Posted April 17, 2009

Nyquist looks at the science behind Hollywood’s disasters

Provost’s Award for Innovative Teaching in General Education

The bookshelves in most professors’ offices are jammed with textbooks, reference books, guides and professional journals. But one large section of bookshelf in the office of Earth and Environmental Science’s Jonathan Nyquist contains more than two dozen Hollywood disaster movies.

The movies are the cornerstone of Nyquist’s General Education course, “Disasters: Geology vs. Hollywood,” which uses clips from these movies to teach science to non-science students.

For developing the course, Nyquist, the Weeks Chair in Environmental Geology in the College of Science and Technology, is being honored with an inaugural Provost’s Award for Innovative Teaching in General Education.

While teaching a core curriculum class in catastrophic geology for non-science majors a few years ago, he conceived and developed “Disasters: Geology vs. Hollywood” for the new GenEd curriculum. The course had its genesis in a similar course being taught by Penn State geoscientist Kevin Furlong.

“When the GenEd curriculum was announced, I was kicking around some ideas,” said Nyquist, who joined Temple in 1997 from the Oak Ridge National Laboratory. “I was looking for a new hook on the catastrophic geology class, something that would be of more interest to non-science majors.”

Jonathan Nyquist
Photo by Joseph V. Labolito/Temple University
Nyquist

 

Nyquist sat in on Furlong’s class, returning to Temple with concepts he liked and didn’t like, and began building his version of the course.

Nyquist has broken each class into three key segments: a 20-minute “mini” lecture, one or more film clips from the Hollywood disaster movies and an activity to emphasize the science behind what those clips portrayed.

“The class is not about the movies,” he said. “I will show a few film clips to liven up the class again after my ‘mini’ lecture. Then following the clips, I always have some type of class activity.”

Nyquist strongly believes that an active learning experience is critical for learning science.
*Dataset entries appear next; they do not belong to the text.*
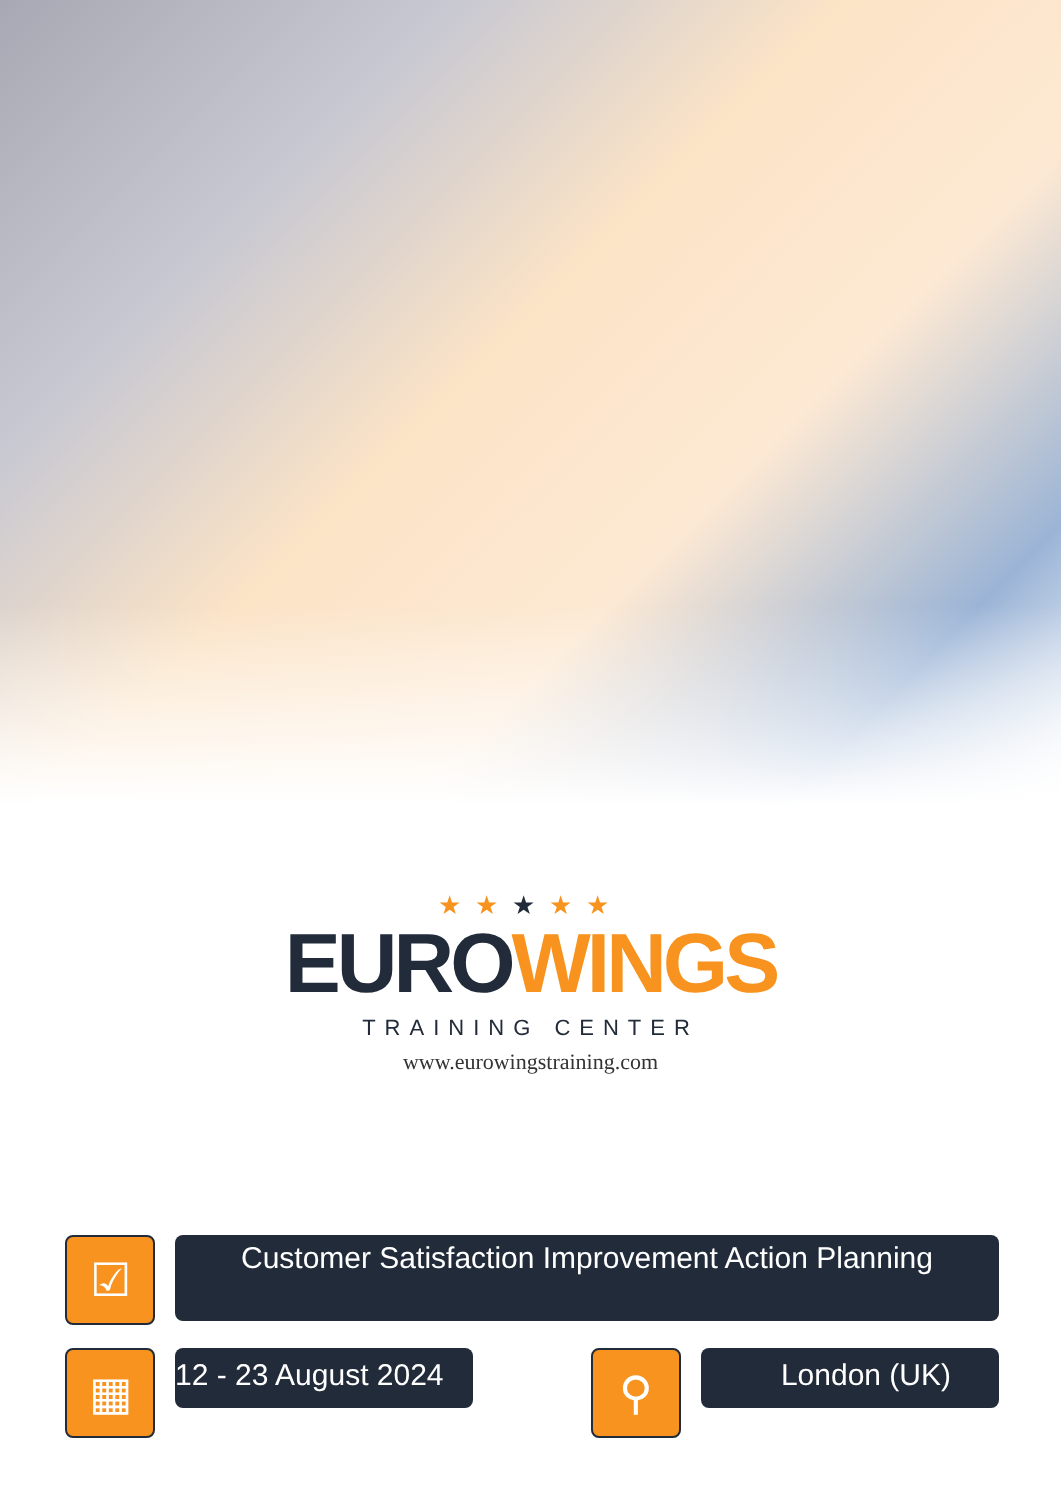★★★★★
EURO WINGS
TRAINING CENTER
www.eurowingstraining.com
☑
Customer Satisfaction Improvement Action Planning
▦
12 - 23 August 2024
⚲
London (UK)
Since the class has no lab, he plans these activities — usually breaking the students into groups — where they often try to answer a scientific question posed by the clips, such as could this disaster actually happen the way it is portrayed in the film?

He points to an exercise based on a clip from the film Magma in which lava sweeping through downtown Los Angeles is stopped using concrete road barricades, fire trucks and water-dropping helicopters. The students are challenged to determine if that method would work, and if so, how much water and how many helicopters would be needed.

“What I try to get across to my students is science doesn’t just pose questions, it can actually quantitatively try to answer them,” said Nyquist. “When people first hear about this class, they think it is going to be a bunch of movies and pander to students who are afraid of science. But these students get the same science content and quizzes as when I taught the catastrophic geology course.”

Nyquist also requires a final project, in which the students make a connection between the class and their major. He has had film majors make their own short movies, music majors write songs, an art student study the effect of acid rain of statues and even a glassblowing major who created art work using volcanic rock.

“I have really been encouraged by the students’ enthusiasm for the class,” he said. “That helps me feel better about teaching, and I look forward to going to this class.”